* [Exercise requirements] Repeat the lines of the records below word for word, starting at the line that contains "latitude: 55.6298" and ending at the line that contains "latitude: 34.7827", with both of those lines included.

* [Extracted entries]
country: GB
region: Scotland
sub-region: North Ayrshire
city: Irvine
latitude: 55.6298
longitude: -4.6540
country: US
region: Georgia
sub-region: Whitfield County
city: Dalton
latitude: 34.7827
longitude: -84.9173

* * *

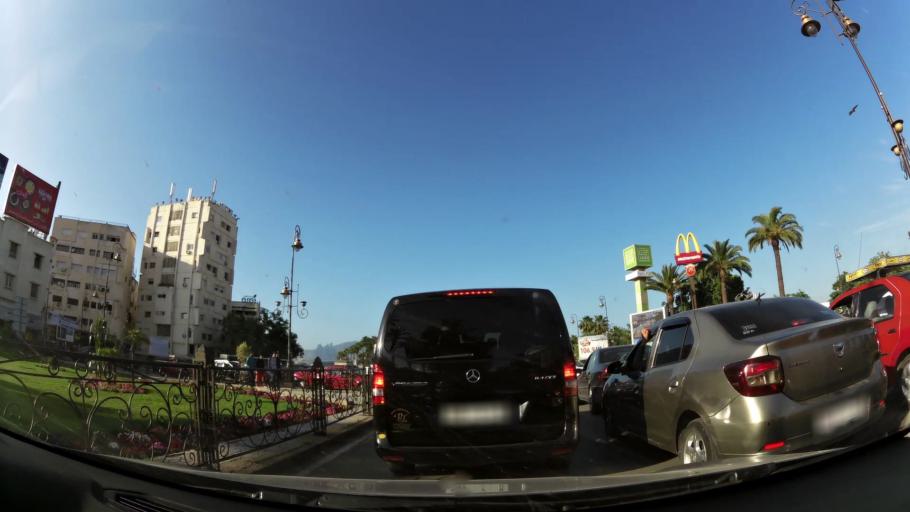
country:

* [In response]
latitude: 55.6298
longitude: -4.6540
country: US
region: Georgia
sub-region: Whitfield County
city: Dalton
latitude: 34.7827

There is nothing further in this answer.